§ **Required action**:
Report how many lines of the listing include the word "bowl"; nothing else should be written.

§ **Provided data**:
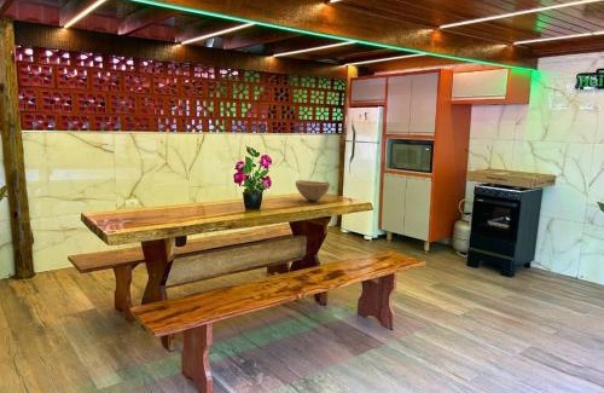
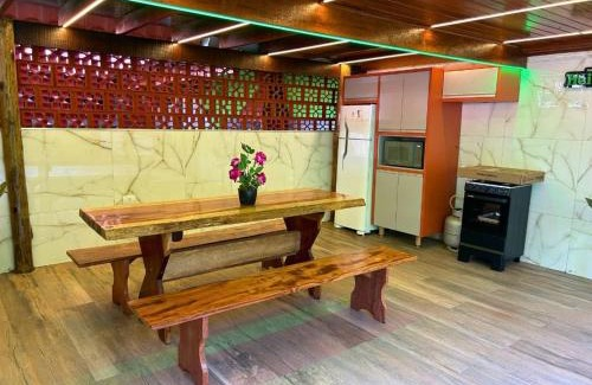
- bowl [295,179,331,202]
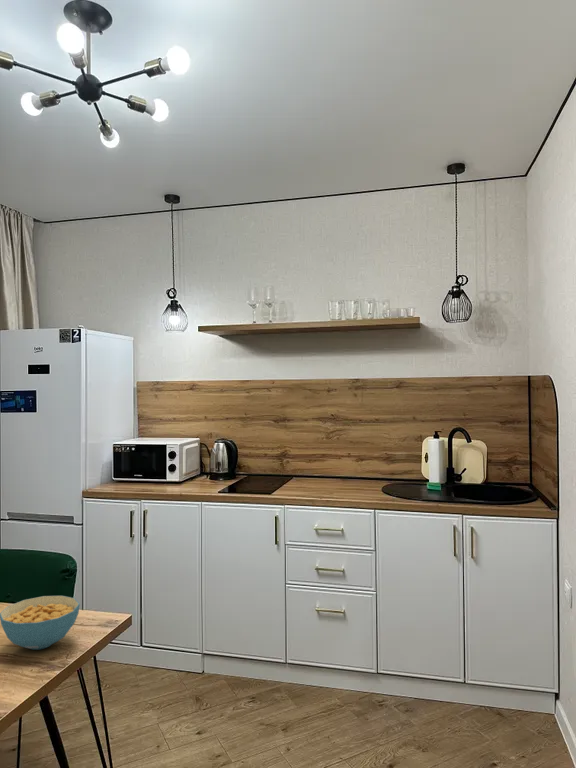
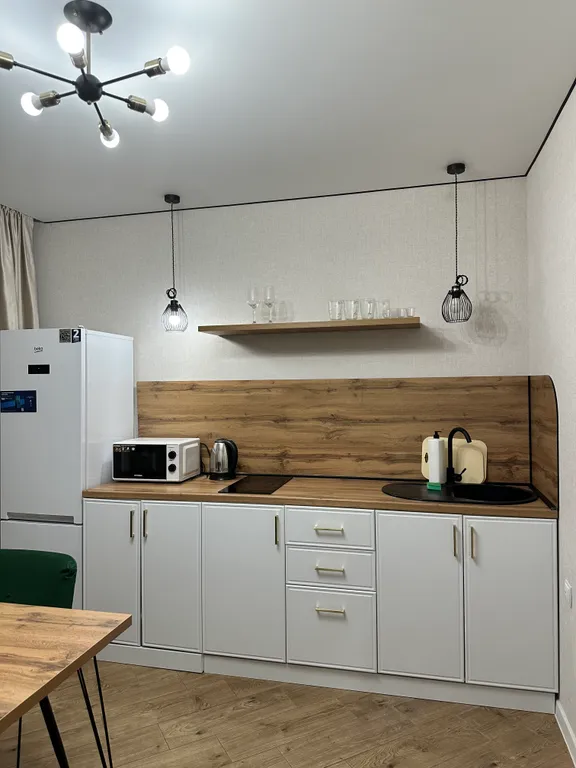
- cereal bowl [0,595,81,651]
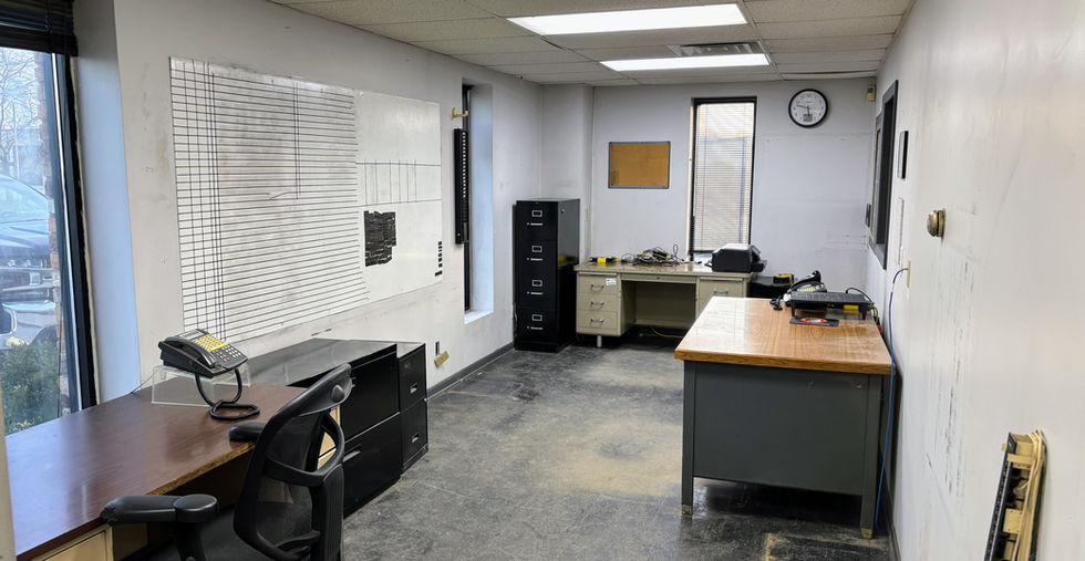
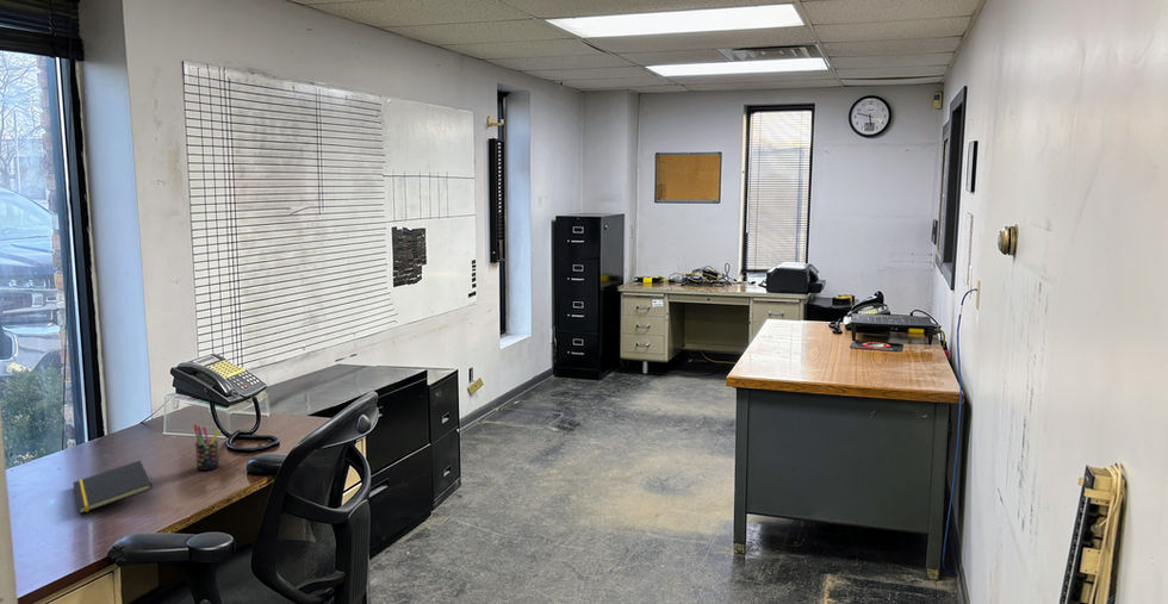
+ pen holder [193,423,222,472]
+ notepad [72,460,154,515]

§ **Task result**:
2